## SUPPLIED DATA:
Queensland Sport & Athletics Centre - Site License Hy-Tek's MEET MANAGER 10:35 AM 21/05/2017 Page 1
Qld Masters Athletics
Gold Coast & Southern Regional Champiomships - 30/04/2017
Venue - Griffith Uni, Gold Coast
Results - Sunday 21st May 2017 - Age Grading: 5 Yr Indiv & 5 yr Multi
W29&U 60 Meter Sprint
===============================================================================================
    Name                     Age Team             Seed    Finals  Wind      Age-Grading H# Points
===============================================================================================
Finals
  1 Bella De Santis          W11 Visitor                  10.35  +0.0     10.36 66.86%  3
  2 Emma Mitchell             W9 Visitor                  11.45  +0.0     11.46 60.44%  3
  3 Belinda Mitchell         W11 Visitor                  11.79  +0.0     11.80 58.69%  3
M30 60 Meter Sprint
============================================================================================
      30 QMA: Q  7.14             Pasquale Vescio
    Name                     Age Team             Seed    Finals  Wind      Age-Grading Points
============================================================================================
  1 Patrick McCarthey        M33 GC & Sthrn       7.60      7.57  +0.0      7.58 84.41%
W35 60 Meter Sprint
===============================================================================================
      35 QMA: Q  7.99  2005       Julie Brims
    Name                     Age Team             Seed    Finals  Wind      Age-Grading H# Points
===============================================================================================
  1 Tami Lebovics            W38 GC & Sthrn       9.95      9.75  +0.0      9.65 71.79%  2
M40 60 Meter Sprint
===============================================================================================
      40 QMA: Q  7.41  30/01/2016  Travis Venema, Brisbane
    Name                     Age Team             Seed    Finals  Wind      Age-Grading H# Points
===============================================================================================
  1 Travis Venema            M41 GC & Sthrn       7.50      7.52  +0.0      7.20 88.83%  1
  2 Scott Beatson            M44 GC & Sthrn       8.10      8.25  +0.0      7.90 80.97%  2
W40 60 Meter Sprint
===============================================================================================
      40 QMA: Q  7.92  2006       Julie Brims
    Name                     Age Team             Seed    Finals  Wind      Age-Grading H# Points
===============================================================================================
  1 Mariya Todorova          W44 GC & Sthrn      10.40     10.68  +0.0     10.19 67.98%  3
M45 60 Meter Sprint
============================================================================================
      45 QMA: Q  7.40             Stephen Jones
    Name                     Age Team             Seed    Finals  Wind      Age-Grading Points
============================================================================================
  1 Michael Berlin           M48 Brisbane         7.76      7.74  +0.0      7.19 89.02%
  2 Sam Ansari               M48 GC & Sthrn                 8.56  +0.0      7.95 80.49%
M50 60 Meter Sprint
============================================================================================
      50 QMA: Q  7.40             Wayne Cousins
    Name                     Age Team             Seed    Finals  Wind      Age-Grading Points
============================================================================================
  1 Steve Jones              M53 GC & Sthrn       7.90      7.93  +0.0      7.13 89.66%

## PROBLEM DESCRIPTION:
Retype the records in full, keeping every word as it is.

## TASK OUTPUT:
Queensland Sport & Athletics Centre - Site License Hy-Tek's MEET MANAGER 10:35 AM 21/05/2017 Page 1
Qld Masters Athletics
Gold Coast & Southern Regional Champiomships - 30/04/2017
Venue - Griffith Uni, Gold Coast
Results - Sunday 21st May 2017 - Age Grading: 5 Yr Indiv & 5 yr Multi
W29&U 60 Meter Sprint
===============================================================================================
    Name                     Age Team             Seed    Finals  Wind      Age-Grading H# Points
===============================================================================================
Finals
  1 Bella De Santis          W11 Visitor                  10.35  +0.0     10.36 66.86%  3
  2 Emma Mitchell             W9 Visitor                  11.45  +0.0     11.46 60.44%  3
  3 Belinda Mitchell         W11 Visitor                  11.79  +0.0     11.80 58.69%  3
M30 60 Meter Sprint
============================================================================================
      30 QMA: Q  7.14             Pasquale Vescio
    Name                     Age Team             Seed    Finals  Wind      Age-Grading Points
============================================================================================
  1 Patrick McCarthey        M33 GC & Sthrn       7.60      7.57  +0.0      7.58 84.41%
W35 60 Meter Sprint
===============================================================================================
      35 QMA: Q  7.99  2005       Julie Brims
    Name                     Age Team             Seed    Finals  Wind      Age-Grading H# Points
===============================================================================================
  1 Tami Lebovics            W38 GC & Sthrn       9.95      9.75  +0.0      9.65 71.79%  2
M40 60 Meter Sprint
===============================================================================================
      40 QMA: Q  7.41  30/01/2016  Travis Venema, Brisbane
    Name                     Age Team             Seed    Finals  Wind      Age-Grading H# Points
===============================================================================================
  1 Travis Venema            M41 GC & Sthrn       7.50      7.52  +0.0      7.20 88.83%  1
  2 Scott Beatson            M44 GC & Sthrn       8.10      8.25  +0.0      7.90 80.97%  2
W40 60 Meter Sprint
===============================================================================================
      40 QMA: Q  7.92  2006       Julie Brims
    Name                     Age Team             Seed    Finals  Wind      Age-Grading H# Points
===============================================================================================
  1 Mariya Todorova          W44 GC & Sthrn      10.40     10.68  +0.0     10.19 67.98%  3
M45 60 Meter Sprint
============================================================================================
      45 QMA: Q  7.40             Stephen Jones
    Name                     Age Team             Seed    Finals  Wind      Age-Grading Points
============================================================================================
  1 Michael Berlin           M48 Brisbane         7.76      7.74  +0.0      7.19 89.02%
  2 Sam Ansari               M48 GC & Sthrn                 8.56  +0.0      7.95 80.49%
M50 60 Meter Sprint
============================================================================================
      50 QMA: Q  7.40             Wayne Cousins
    Name                     Age Team             Seed    Finals  Wind      Age-Grading Points
============================================================================================
  1 Steve Jones              M53 GC & Sthrn       7.90      7.93  +0.0      7.13 89.66%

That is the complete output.